Sundry Sunday is our weekly feature of fun gaming culture finds and videos, from across the years and even decades.
Creator Gooseworx really made something terrific with TADC, which seems nearly universally adored. It might be too popular, as she had to put up, as sometimes happens with people who make much admired things, with some amount of harassment online about it, with her saying she might retreat from internet circles once it’s done. I’m reminded of some of the flak Rebecca Sugar caught for making Steven Universe, they simply couldn’t do right with some people, or so it seemed.
This is the eighth episode (32 minutes) of the Youtube, now also Netflix, series. It’s produced by Glitch Productions, who also made Murder Drones and are making the upcoming Knights of Guinevere. The premise: a number of human beings have been shanghai’d into a circus-themed virtual world without their consent, existing there as wacky and whimsical-looking characters who greatly want to leave. Their existence there is made even more difficult by Caine, the circus’ AI overseer and ruler.
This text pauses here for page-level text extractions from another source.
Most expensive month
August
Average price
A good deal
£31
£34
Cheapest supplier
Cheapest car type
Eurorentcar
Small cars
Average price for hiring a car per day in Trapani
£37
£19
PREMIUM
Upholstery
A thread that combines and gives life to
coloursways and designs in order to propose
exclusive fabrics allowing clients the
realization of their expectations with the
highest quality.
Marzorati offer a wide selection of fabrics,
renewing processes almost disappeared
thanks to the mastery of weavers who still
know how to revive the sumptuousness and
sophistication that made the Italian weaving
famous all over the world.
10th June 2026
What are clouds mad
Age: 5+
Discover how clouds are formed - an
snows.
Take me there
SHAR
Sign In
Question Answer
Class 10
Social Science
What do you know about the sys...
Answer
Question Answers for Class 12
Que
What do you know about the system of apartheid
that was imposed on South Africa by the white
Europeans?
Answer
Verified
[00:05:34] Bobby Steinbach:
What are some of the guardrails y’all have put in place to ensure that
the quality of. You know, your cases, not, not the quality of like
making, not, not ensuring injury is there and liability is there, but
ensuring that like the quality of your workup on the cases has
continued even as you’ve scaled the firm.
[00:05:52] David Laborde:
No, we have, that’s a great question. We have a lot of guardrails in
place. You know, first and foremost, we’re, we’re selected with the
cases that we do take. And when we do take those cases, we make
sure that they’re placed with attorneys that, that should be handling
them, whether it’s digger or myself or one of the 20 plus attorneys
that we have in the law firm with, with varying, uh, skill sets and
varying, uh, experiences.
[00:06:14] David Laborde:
Caine’s purpose is to keep the humans sane in their imprisonment by giving them videogame-like adventures (which is why we’re talking about it here). Caine has up til now desperately tried to please his inmates with fun and entertaining activities, but is in way over his head, and inflict various types of trauma on them.
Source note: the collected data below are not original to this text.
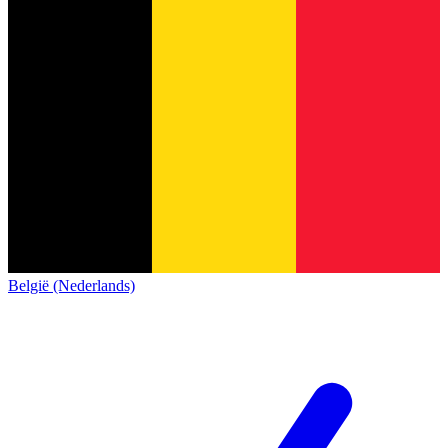
België (Nederlands)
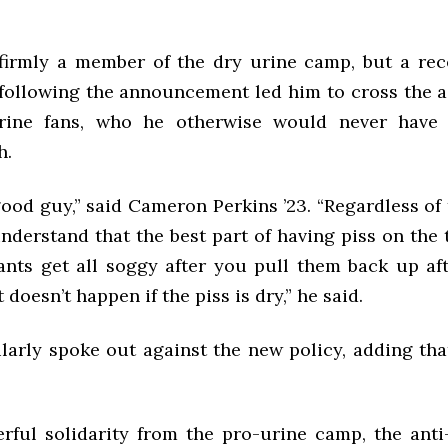
irmly a member of the dry urine camp, but a rece
following the announcement led him to cross the ai
rine fans, who he otherwise would never have
h.
ood guy,” said Cameron Perkins ’23. “Regardless of 
nderstand that the best part of having piss on the t
ants get all soggy after you pull them back up aft
 doesn’t happen if the piss is dry,” he said.
larly spoke out against the new policy, adding that
.
rful solidarity from the pro-urine camp, the ant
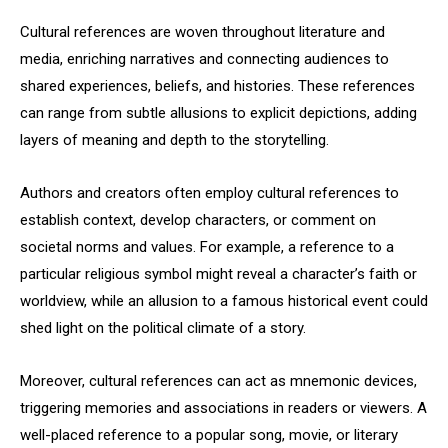
Cultural references are woven throughout literature and
media, enriching narratives and connecting audiences to
shared experiences, beliefs, and histories. These references
can range from subtle allusions to explicit depictions, adding
layers of meaning and depth to the storytelling.
Authors and creators often employ cultural references to
establish context, develop characters, or comment on
societal norms and values. For example, a reference to a
particular religious symbol might reveal a character’s faith or
worldview, while an allusion to a famous historical event could
shed light on the political climate of a story.
Moreover, cultural references can act as mnemonic devices,
triggering memories and associations in readers or viewers. A
well-placed reference to a popular song, movie, or literary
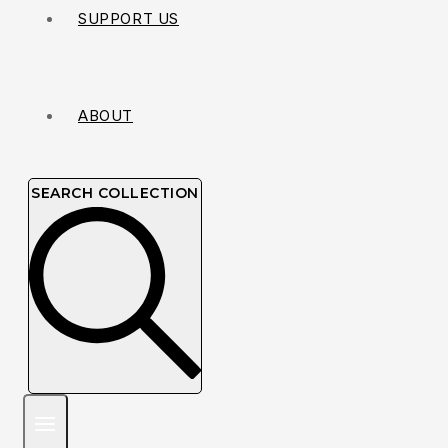
SUPPORT US
ABOUT
SEARCH COLLECTION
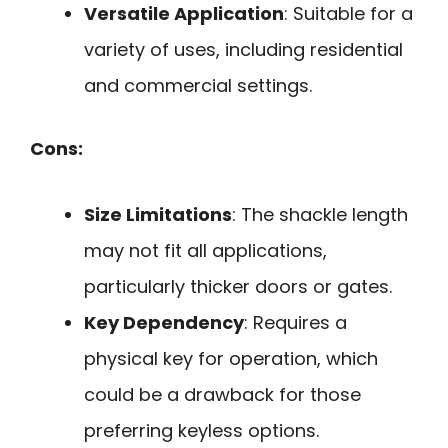
Versatile Application
: Suitable for a
variety of uses, including residential
and commercial settings.
Cons:
Size Limitations
: The shackle length
may not fit all applications,
particularly thicker doors or gates.
Key Dependency
: Requires a
physical key for operation, which
could be a drawback for those
preferring keyless options.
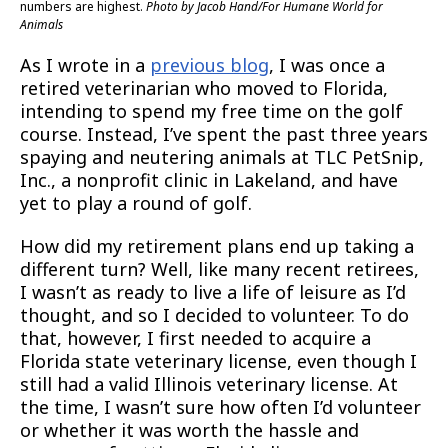
numbers are highest.
Photo by Jacob Hand/For Humane World for
Animals
As I wrote in a
previous blog
, I was once a
retired veterinarian who moved to Florida,
intending to spend my free time on the golf
course. Instead, I’ve spent the past three years
spaying and neutering animals at TLC PetSnip,
Inc., a nonprofit clinic in Lakeland, and have
yet to play a round of golf.
How did my retirement plans end up taking a
different turn? Well, like many recent retirees,
I wasn’t as ready to live a life of leisure as I’d
thought, and so I decided to volunteer. To do
that, however, I first needed to acquire a
Florida state veterinary license, even though I
still had a valid Illinois veterinary license. At
the time, I wasn’t sure how often I’d volunteer
or whether it was worth the hassle and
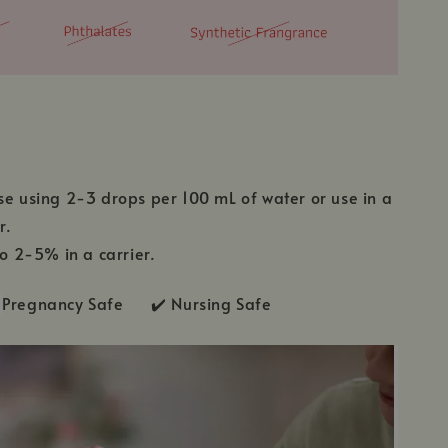
se using 2-3 drops per 100 mL of water or use in a
r.
to 2-5% in a carrier.
Pregnancy Safe ✔️ Nursing Safe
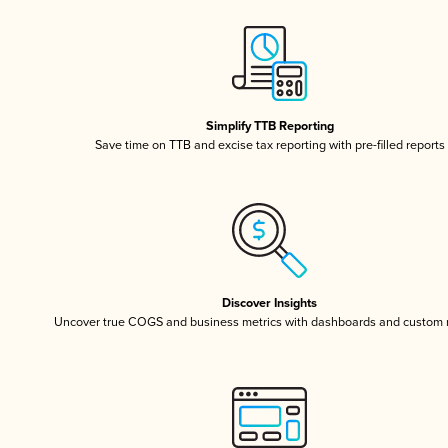
Simplify TTB Reporting
Save time on TTB and excise tax reporting with pre-filled reports
Discover Insights
Uncover true COGS and business metrics with dashboards and custom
As their adventures have continued, Caine’s gotten more and more anxious by the fact that the humans don’t seem to be enjoying his efforts. When a human being becomes so distraught with their inability to leave the virtual world they abstract, becoming a big unthinking glitchy eyeball-monster that Caine disposes of by putting them in “the Cellar,” a big dark empty space. It’s known that this has happened several times before, and the series has dropped hints as to what the characters were like before.
If you haven’t watched the series up to this point, you really should watch the eight episodes before this one first (221 minute playlist):
As the first episode revealed, abstracted characters are dangerous to the objects in the world and to the other humans, but Caine has instantly fixed any character who’s been attacked.
The human characters don’t all get along either. The newest one, Pomni, had difficulty adjusting to the circus, to say the least. Easygoing Ragatha is sort of a punching bag for Jax, a snarky Bugs Bunny type who loves to antagonize the others, especially Gangle, an insecure ribbon-and-mask creature, and Zooble, whose body is made out of various interchangeable parts.
And then there’s Kinger, the one who’s been there the longest, and the least stable. Over time it’s been gradually revealed that Kinger isn’t really who he seem to be, that he has a special place in the VR world that he’s forgotten about. He was greatly affected by the abstraction of his wife Queenie, and is hugely forgetful, but seems to calm down and become more lucid in dark places, like inside a pillow fort that he spends his time in between adventures. At odd moments he’s been known to just create things, like a healing butterfly in the FPS-themed episode. And despite being around the longest, Kinger has never abstracted himself.
In episode 7, the characters were approached by a character named Abel, who claimed to be a human that Caine forgot about. Abel offered them a way to escape the circus, and while it didn’t pan out, it did reveal Caine’s inner sanctum, where he keeps the VR worlds that he makes and sends the human characters into.
Now, in the penultimate episode, Caine is driven to anger and madness by how the trapped humans don’t appreciate his efforts. Gooseworx has said that the show was inspired by Harlan Ellison’s story I Have No Mouth And I Must Scream, saying the premise is similar but one where the VR overseer isn’t a wrathful entity of anger but more of a wacky happy little guy, and the comparison becomes explicit in this episode. And it ends on a fateful note.
Goosework made a number of excellent Youtube animations before this one, like Little Runmo, and I hope they haven’t been too put off by online harassment and continue to create new things.